*** Information Section Begins ***

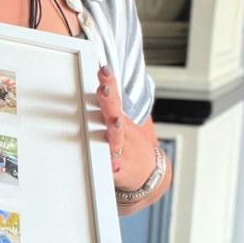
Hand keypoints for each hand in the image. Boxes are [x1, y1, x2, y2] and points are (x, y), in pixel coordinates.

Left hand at [96, 65, 168, 208]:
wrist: (148, 172)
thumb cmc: (129, 146)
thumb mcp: (120, 124)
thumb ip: (106, 106)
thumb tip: (94, 83)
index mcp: (119, 120)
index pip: (114, 97)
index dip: (110, 83)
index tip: (104, 70)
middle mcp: (121, 133)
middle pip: (114, 113)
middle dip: (109, 100)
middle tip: (105, 88)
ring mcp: (122, 151)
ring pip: (116, 140)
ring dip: (115, 130)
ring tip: (115, 121)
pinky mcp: (119, 170)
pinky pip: (113, 167)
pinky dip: (112, 165)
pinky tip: (112, 162)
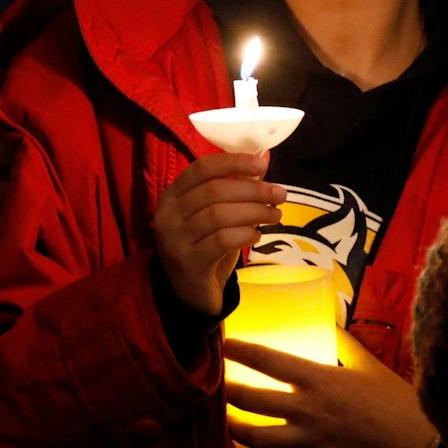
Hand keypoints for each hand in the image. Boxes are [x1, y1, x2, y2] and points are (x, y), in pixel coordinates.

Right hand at [152, 152, 283, 316]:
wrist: (189, 291)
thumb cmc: (206, 244)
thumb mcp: (218, 212)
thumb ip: (236, 185)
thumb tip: (264, 156)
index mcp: (173, 194)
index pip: (202, 168)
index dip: (233, 163)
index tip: (262, 164)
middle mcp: (168, 214)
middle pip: (215, 191)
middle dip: (253, 190)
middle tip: (280, 194)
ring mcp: (174, 239)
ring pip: (219, 215)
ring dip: (254, 212)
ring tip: (274, 215)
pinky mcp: (188, 262)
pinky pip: (221, 241)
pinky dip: (244, 234)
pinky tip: (256, 235)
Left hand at [224, 332, 438, 447]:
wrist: (417, 444)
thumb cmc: (395, 402)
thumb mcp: (368, 366)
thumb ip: (344, 345)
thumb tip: (331, 324)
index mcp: (319, 380)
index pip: (268, 361)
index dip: (242, 352)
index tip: (227, 346)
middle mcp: (307, 411)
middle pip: (250, 402)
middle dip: (229, 392)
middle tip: (223, 386)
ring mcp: (309, 442)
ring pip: (258, 439)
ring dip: (238, 429)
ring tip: (231, 422)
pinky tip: (279, 445)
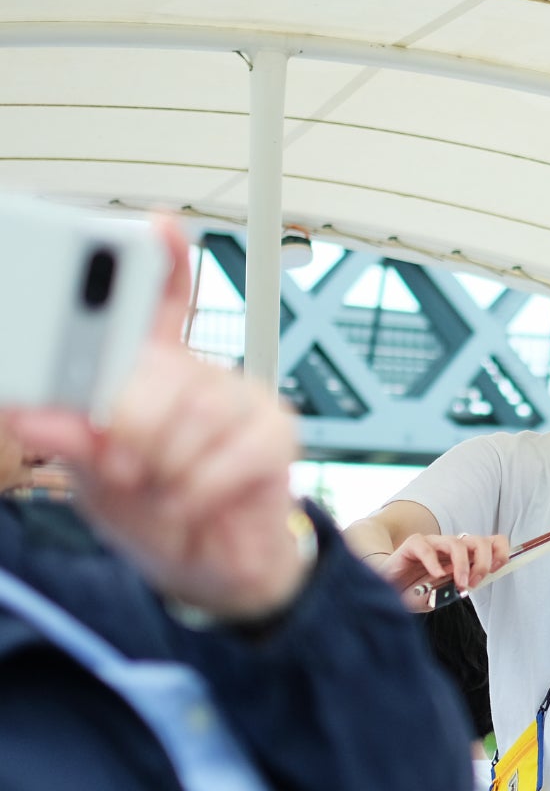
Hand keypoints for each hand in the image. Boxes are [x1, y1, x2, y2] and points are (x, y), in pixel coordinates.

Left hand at [3, 221, 310, 621]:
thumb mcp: (90, 478)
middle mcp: (199, 373)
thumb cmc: (151, 509)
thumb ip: (67, 441)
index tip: (156, 224)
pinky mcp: (277, 435)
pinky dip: (197, 490)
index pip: (161, 299)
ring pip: (194, 414)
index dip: (162, 259)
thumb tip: (32, 415)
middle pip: (159, 370)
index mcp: (151, 369)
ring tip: (159, 488)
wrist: (209, 566)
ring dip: (165, 468)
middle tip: (121, 462)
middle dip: (130, 427)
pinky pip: (229, 454)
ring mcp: (242, 400)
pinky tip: (190, 500)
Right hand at [374, 532, 510, 611]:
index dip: (499, 552)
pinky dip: (434, 563)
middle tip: (475, 582)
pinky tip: (436, 576)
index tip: (496, 569)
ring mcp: (432, 544)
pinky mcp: (413, 545)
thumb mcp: (446, 594)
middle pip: (478, 541)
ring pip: (456, 543)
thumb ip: (460, 587)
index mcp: (464, 556)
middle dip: (483, 561)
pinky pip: (427, 548)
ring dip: (463, 565)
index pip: (491, 542)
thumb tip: (474, 583)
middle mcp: (450, 547)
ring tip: (460, 584)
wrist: (388, 594)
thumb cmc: (418, 593)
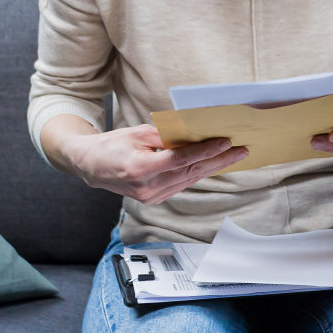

*** Information Section Ends ***

What you give back should be exactly the lines from the top of the data above down to and including the line with "middle tip: (105, 88)", minus any pictures.

Hand keypoints for each hand in the image. Boxes are [x1, y1, x2, y2] and points are (x, y), in pixel coordinates.

Left hand at [96, 65, 168, 208]:
wrist: (148, 172)
thumb cmc: (129, 146)
thumb mcp: (120, 124)
thumb ip: (106, 106)
thumb tip: (94, 83)
index mcp: (119, 120)
index pip: (114, 97)
index dip: (110, 83)
index tip: (104, 70)
middle mcp: (121, 133)
middle pip: (114, 113)
middle dip: (109, 100)
middle tip: (105, 88)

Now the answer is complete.